• [Required action]:
Report how many lines of the listing below include the word "Industry". Give nothing but the number.

• [Records for this task]:
•••
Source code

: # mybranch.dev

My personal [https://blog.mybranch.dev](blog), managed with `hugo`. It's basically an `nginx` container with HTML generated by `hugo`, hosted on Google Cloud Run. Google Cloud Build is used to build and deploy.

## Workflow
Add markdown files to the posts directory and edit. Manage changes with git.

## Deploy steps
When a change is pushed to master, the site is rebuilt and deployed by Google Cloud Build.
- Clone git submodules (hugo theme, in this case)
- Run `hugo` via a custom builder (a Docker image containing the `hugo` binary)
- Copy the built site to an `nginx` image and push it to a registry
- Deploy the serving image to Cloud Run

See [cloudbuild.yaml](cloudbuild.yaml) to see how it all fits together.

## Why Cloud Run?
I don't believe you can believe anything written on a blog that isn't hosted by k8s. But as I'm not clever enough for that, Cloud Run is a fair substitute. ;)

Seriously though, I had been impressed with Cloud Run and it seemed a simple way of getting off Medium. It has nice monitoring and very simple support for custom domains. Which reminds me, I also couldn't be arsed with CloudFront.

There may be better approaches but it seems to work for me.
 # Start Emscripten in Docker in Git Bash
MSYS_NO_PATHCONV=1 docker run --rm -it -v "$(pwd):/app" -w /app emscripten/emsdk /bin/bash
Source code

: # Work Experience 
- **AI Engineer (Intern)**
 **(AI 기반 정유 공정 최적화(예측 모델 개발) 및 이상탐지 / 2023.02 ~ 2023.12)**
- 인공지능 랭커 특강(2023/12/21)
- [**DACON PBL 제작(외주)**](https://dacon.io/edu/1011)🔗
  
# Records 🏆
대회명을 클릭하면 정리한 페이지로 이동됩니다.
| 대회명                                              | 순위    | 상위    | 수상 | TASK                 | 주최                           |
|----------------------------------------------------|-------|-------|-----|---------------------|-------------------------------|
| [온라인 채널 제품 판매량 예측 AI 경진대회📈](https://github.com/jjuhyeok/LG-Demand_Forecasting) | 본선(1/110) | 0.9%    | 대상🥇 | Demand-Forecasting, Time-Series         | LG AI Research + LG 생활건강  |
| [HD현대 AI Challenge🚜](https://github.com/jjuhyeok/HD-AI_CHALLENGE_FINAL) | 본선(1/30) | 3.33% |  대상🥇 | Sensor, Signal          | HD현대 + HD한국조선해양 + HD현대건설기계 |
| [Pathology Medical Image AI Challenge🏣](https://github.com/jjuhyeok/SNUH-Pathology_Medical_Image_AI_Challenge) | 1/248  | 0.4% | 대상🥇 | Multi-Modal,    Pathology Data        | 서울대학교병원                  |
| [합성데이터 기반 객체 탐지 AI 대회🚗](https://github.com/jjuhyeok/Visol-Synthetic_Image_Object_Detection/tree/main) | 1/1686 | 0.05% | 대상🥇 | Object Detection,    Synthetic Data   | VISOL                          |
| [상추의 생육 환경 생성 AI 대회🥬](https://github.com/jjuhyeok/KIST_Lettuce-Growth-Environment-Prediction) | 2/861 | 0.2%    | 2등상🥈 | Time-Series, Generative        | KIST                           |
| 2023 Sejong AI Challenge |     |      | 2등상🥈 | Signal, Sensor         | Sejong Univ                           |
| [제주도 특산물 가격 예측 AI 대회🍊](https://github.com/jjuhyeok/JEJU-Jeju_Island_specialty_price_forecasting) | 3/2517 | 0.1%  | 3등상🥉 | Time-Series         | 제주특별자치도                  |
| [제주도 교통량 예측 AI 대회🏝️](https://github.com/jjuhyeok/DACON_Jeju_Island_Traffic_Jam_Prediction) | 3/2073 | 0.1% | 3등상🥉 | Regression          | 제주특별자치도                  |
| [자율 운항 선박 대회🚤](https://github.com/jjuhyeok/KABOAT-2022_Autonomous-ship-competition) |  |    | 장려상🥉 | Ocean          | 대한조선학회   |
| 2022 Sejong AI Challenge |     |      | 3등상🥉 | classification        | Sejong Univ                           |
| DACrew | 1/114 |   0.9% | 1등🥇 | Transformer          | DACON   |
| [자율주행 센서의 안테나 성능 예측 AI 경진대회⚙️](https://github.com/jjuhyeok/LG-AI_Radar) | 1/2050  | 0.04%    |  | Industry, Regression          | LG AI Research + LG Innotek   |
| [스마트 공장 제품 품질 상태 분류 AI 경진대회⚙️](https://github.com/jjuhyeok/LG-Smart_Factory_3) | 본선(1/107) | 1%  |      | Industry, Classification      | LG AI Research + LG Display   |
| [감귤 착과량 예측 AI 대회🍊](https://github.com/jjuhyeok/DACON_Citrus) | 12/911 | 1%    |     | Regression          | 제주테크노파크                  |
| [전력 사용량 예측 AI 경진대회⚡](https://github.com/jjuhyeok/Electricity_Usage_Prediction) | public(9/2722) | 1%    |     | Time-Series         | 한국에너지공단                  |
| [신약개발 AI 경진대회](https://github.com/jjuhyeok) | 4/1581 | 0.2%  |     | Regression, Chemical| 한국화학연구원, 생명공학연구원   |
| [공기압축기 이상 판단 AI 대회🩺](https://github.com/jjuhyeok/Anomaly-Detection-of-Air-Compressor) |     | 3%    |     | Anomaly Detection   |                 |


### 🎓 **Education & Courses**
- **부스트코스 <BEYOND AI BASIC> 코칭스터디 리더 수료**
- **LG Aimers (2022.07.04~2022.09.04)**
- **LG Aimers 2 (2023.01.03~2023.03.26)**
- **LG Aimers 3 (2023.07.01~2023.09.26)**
•••
• [Output of the task]:
2